Although both the Interior Ministry and the Civil Administration conceded that the four women are all Israeli citizens, they were refused entry to Israel because they now hold Palestinian residence permits.

When the appeals were heard in court, it emerged that the ministry was formulating a policy that would require Israeli citizens living in Gaza and their relatives to undergo tissue testing to prove their identities.

Gisha, a co-appellant in Wahidi's petition, argued that tissue testing is an invasive, extreme measure that should be taken only when all other means of identification have failed. In neither of these two cases were all other means of identification even attempted, Gisha said.

Gisha's attorneys, Nomi Heger and Sari Bashi, also argued that the complexity of the tissue-testing procedure and its prohibitively high cost were liable to discourage many people from exercising their rights as citizens to enter Israel.

The courts ordered the state to instead interview the women and their Israeli relatives to confirm their identities and indeed, the relevant parties met with Interior Ministry clerks and answered questions to the ministry's satisfaction. Al-Wahidi received her new Israeli passport three weeks ago, and has already met with her mother for the first time since 1999. The three Dabas sisters were told Sunday that they will be getting their passports shortly.

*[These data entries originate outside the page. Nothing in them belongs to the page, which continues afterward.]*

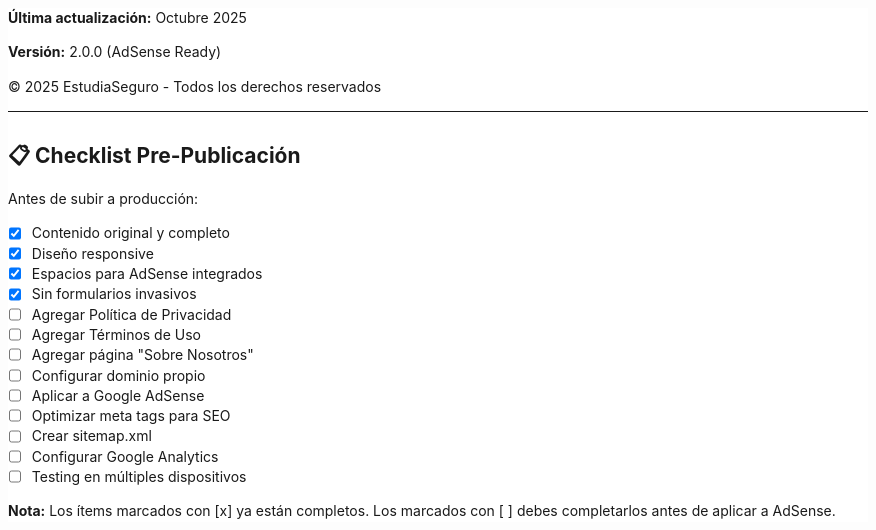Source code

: 
**Última actualización:** Octubre 2025

**Versión:** 2.0.0 (AdSense Ready)

© 2025 EstudiaSeguro - Todos los derechos reservados

---

## 📋 Checklist Pre-Publicación

Antes de subir a producción:

- [x] Contenido original y completo
- [x] Diseño responsive
- [x] Espacios para AdSense integrados
- [x] Sin formularios invasivos
- [ ] Agregar Política de Privacidad
- [ ] Agregar Términos de Uso
- [ ] Agregar página "Sobre Nosotros"
- [ ] Configurar dominio propio
- [ ] Aplicar a Google AdSense
- [ ] Optimizar meta tags para SEO
- [ ] Crear sitemap.xml
- [ ] Configurar Google Analytics
- [ ] Testing en múltiples dispositivos

**Nota:** Los ítems marcados con [x] ya están completos. Los marcados con [ ] debes completarlos antes de aplicar a AdSense.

Another woman who was not involved in the court proceedings was recently allowed to enter Israel solely on the basis of her Gaza residence permit, and returned to Gaza with her Israeli passport.

Last week, Be'er Sheva District Court Vice President Judge Sarah Dovrat ordered the state to pay Gisha NIS 7,000 in court costs for the Wahidi appeal. She also stressed that the problem was resolved only because the appeal had been filed. Dovrat criticized the ministry for "not hastening to conduct the questioning, to say the least, and for conducting the questioning only after the court set a deadline for doing so."

Over the past several years, it has come to Gisha's attention that many Israeli citizens who, since 1967, had married Palestinians and moved to the Gaza Strip are not aware that their move to Gaza does not void their rights to enter Israel regularly to visit their families, and that they are not bound by the same travel restrictions that are imposed on native Gazans. These restrictions became more acute after the disengagement in 2005 and Hamas' subsequent seizure of control in the Strip.